=== Dataset entries ===
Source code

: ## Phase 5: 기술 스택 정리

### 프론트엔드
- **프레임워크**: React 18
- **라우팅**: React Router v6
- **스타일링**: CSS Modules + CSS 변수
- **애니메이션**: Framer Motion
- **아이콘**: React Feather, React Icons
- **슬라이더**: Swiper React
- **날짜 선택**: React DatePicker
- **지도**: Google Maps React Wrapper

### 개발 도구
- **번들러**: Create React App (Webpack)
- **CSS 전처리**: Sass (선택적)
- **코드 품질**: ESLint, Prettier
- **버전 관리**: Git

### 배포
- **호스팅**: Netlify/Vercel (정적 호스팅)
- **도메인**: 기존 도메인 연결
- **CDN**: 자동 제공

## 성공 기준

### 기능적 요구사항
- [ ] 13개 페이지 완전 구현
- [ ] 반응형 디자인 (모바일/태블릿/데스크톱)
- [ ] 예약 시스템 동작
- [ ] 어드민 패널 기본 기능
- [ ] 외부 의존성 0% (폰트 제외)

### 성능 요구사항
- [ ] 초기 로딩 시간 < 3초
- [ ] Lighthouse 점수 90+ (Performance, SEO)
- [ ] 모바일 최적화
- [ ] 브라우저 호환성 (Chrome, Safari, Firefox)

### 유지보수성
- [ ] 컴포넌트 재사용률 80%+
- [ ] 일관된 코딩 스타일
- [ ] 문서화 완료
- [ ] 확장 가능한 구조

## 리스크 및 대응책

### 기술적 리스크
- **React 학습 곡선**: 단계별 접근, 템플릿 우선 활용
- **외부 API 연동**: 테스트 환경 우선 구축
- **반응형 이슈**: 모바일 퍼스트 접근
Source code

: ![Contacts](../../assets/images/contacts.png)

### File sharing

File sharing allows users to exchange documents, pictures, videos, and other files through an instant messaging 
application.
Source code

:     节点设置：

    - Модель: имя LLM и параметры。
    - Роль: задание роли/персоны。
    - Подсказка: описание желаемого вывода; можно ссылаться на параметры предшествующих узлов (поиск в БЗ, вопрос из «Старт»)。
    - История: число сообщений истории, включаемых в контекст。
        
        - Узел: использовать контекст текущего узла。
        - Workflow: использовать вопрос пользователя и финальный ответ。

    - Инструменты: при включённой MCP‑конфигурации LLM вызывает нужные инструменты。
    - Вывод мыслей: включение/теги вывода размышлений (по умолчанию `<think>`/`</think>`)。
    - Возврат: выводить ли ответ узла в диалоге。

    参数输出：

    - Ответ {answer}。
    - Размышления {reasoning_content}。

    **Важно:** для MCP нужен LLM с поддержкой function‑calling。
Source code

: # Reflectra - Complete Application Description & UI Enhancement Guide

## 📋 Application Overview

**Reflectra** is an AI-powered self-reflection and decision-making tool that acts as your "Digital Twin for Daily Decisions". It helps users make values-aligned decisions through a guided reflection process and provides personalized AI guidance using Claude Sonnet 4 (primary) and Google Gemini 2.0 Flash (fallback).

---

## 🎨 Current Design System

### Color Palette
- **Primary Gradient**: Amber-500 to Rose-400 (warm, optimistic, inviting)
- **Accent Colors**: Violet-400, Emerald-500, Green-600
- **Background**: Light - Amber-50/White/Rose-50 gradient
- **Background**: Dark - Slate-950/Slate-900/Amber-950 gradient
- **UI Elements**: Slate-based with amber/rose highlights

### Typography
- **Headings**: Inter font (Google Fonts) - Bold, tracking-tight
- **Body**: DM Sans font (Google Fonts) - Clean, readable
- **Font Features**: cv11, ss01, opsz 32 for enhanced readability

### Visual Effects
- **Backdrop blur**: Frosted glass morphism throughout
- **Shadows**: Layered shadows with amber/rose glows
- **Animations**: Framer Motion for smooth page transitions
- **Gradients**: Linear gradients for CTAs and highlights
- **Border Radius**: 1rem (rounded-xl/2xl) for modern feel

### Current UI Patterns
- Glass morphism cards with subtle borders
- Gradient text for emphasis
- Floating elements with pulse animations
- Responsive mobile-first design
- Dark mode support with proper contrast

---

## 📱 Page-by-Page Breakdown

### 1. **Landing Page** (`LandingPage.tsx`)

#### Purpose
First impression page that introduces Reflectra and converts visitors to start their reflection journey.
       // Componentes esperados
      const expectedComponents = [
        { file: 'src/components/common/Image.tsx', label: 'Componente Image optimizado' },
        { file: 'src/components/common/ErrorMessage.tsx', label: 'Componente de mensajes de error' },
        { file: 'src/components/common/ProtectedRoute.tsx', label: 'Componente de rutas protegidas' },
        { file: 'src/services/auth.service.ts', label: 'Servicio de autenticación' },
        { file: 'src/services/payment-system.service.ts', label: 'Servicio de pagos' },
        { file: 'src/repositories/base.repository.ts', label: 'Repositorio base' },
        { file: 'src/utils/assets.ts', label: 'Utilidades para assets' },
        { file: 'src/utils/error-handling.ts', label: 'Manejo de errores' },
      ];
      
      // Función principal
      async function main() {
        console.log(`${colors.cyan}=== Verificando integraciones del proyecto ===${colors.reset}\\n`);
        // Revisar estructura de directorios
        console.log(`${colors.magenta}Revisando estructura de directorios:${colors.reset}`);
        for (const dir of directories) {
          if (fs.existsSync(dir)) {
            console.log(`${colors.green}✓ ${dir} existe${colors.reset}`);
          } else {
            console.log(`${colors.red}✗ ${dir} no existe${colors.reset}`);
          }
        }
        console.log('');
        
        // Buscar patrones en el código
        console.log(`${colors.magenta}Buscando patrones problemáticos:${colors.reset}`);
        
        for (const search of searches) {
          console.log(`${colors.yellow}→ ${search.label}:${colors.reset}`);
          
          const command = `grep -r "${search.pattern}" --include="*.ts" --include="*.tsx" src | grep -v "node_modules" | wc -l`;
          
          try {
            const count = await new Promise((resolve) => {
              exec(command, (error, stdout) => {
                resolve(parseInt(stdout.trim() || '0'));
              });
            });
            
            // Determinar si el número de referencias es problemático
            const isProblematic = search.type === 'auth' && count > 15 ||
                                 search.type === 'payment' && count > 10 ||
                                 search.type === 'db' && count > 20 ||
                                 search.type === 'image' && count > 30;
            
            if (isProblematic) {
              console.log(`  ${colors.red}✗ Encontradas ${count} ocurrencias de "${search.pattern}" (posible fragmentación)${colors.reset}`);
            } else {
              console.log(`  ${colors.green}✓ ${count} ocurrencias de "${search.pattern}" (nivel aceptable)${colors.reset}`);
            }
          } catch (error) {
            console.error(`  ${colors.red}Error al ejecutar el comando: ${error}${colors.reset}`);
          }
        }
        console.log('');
===
- [Your objective] Could you retype all of the rows above, line for line, with nothing changed?

- [Output of the task]
Source code

: ## Phase 5: 기술 스택 정리

### 프론트엔드
- **프레임워크**: React 18
- **라우팅**: React Router v6
- **스타일링**: CSS Modules + CSS 변수
- **애니메이션**: Framer Motion
- **아이콘**: React Feather, React Icons
- **슬라이더**: Swiper React
- **날짜 선택**: React DatePicker
- **지도**: Google Maps React Wrapper

### 개발 도구
- **번들러**: Create React App (Webpack)
- **CSS 전처리**: Sass (선택적)
- **코드 품질**: ESLint, Prettier
- **버전 관리**: Git

### 배포
- **호스팅**: Netlify/Vercel (정적 호스팅)
- **도메인**: 기존 도메인 연결
- **CDN**: 자동 제공

## 성공 기준

### 기능적 요구사항
- [ ] 13개 페이지 완전 구현
- [ ] 반응형 디자인 (모바일/태블릿/데스크톱)
- [ ] 예약 시스템 동작
- [ ] 어드민 패널 기본 기능
- [ ] 외부 의존성 0% (폰트 제외)

### 성능 요구사항
- [ ] 초기 로딩 시간 < 3초
- [ ] Lighthouse 점수 90+ (Performance, SEO)
- [ ] 모바일 최적화
- [ ] 브라우저 호환성 (Chrome, Safari, Firefox)

### 유지보수성
- [ ] 컴포넌트 재사용률 80%+
- [ ] 일관된 코딩 스타일
- [ ] 문서화 완료
- [ ] 확장 가능한 구조

## 리스크 및 대응책

### 기술적 리스크
- **React 학습 곡선**: 단계별 접근, 템플릿 우선 활용
- **외부 API 연동**: 테스트 환경 우선 구축
- **반응형 이슈**: 모바일 퍼스트 접근
Source code

: ![Contacts](../../assets/images/contacts.png)

### File sharing

File sharing allows users to exchange documents, pictures, videos, and other files through an instant messaging 
application.
Source code

:     节点设置：

    - Модель: имя LLM и параметры。
    - Роль: задание роли/персоны。
    - Подсказка: описание желаемого вывода; можно ссылаться на параметры предшествующих узлов (поиск в БЗ, вопрос из «Старт»)。
    - История: число сообщений истории, включаемых в контекст。
        
        - Узел: использовать контекст текущего узла。
        - Workflow: использовать вопрос пользователя и финальный ответ。

    - Инструменты: при включённой MCP‑конфигурации LLM вызывает нужные инструменты。
    - Вывод мыслей: включение/теги вывода размышлений (по умолчанию `<think>`/`</think>`)。
    - Возврат: выводить ли ответ узла в диалоге。

    参数输出：

    - Ответ {answer}。
    - Размышления {reasoning_content}。

    **Важно:** для MCP нужен LLM с поддержкой function‑calling。
Source code

: # Reflectra - Complete Application Description & UI Enhancement Guide

## 📋 Application Overview

**Reflectra** is an AI-powered self-reflection and decision-making tool that acts as your "Digital Twin for Daily Decisions". It helps users make values-aligned decisions through a guided reflection process and provides personalized AI guidance using Claude Sonnet 4 (primary) and Google Gemini 2.0 Flash (fallback).

---

## 🎨 Current Design System

### Color Palette
- **Primary Gradient**: Amber-500 to Rose-400 (warm, optimistic, inviting)
- **Accent Colors**: Violet-400, Emerald-500, Green-600
- **Background**: Light - Amber-50/White/Rose-50 gradient
- **Background**: Dark - Slate-950/Slate-900/Amber-950 gradient
- **UI Elements**: Slate-based with amber/rose highlights

### Typography
- **Headings**: Inter font (Google Fonts) - Bold, tracking-tight
- **Body**: DM Sans font (Google Fonts) - Clean, readable
- **Font Features**: cv11, ss01, opsz 32 for enhanced readability

### Visual Effects
- **Backdrop blur**: Frosted glass morphism throughout
- **Shadows**: Layered shadows with amber/rose glows
- **Animations**: Framer Motion for smooth page transitions
- **Gradients**: Linear gradients for CTAs and highlights
- **Border Radius**: 1rem (rounded-xl/2xl) for modern feel

### Current UI Patterns
- Glass morphism cards with subtle borders
- Gradient text for emphasis
- Floating elements with pulse animations
- Responsive mobile-first design
- Dark mode support with proper contrast

---

## 📱 Page-by-Page Breakdown

### 1. **Landing Page** (`LandingPage.tsx`)

#### Purpose
First impression page that introduces Reflectra and converts visitors to start their reflection journey.
       // Componentes esperados
      const expectedComponents = [
        { file: 'src/components/common/Image.tsx', label: 'Componente Image optimizado' },
        { file: 'src/components/common/ErrorMessage.tsx', label: 'Componente de mensajes de error' },
        { file: 'src/components/common/ProtectedRoute.tsx', label: 'Componente de rutas protegidas' },
        { file: 'src/services/auth.service.ts', label: 'Servicio de autenticación' },
        { file: 'src/services/payment-system.service.ts', label: 'Servicio de pagos' },
        { file: 'src/repositories/base.repository.ts', label: 'Repositorio base' },
        { file: 'src/utils/assets.ts', label: 'Utilidades para assets' },
        { file: 'src/utils/error-handling.ts', label: 'Manejo de errores' },
      ];
      
      // Función principal
      async function main() {
        console.log(`${colors.cyan}=== Verificando integraciones del proyecto ===${colors.reset}\\n`);
        // Revisar estructura de directorios
        console.log(`${colors.magenta}Revisando estructura de directorios:${colors.reset}`);
        for (const dir of directories) {
          if (fs.existsSync(dir)) {
            console.log(`${colors.green}✓ ${dir} existe${colors.reset}`);
          } else {
            console.log(`${colors.red}✗ ${dir} no existe${colors.reset}`);
          }
        }
        console.log('');
        
        // Buscar patrones en el código
        console.log(`${colors.magenta}Buscando patrones problemáticos:${colors.reset}`);
        
        for (const search of searches) {
          console.log(`${colors.yellow}→ ${search.label}:${colors.reset}`);
          
          const command = `grep -r "${search.pattern}" --include="*.ts" --include="*.tsx" src | grep -v "node_modules" | wc -l`;
          
          try {
            const count = await new Promise((resolve) => {
              exec(command, (error, stdout) => {
                resolve(parseInt(stdout.trim() || '0'));
              });
            });
            
            // Determinar si el número de referencias es problemático
            const isProblematic = search.type === 'auth' && count > 15 ||
                                 search.type === 'payment' && count > 10 ||
                                 search.type === 'db' && count > 20 ||
                                 search.type === 'image' && count > 30;
            
            if (isProblematic) {
              console.log(`  ${colors.red}✗ Encontradas ${count} ocurrencias de "${search.pattern}" (posible fragmentación)${colors.reset}`);
            } else {
              console.log(`  ${colors.green}✓ ${count} ocurrencias de "${search.pattern}" (nivel aceptable)${colors.reset}`);
            }
          } catch (error) {
            console.error(`  ${colors.red}Error al ejecutar el comando: ${error}${colors.reset}`);
          }
        }
        console.log('');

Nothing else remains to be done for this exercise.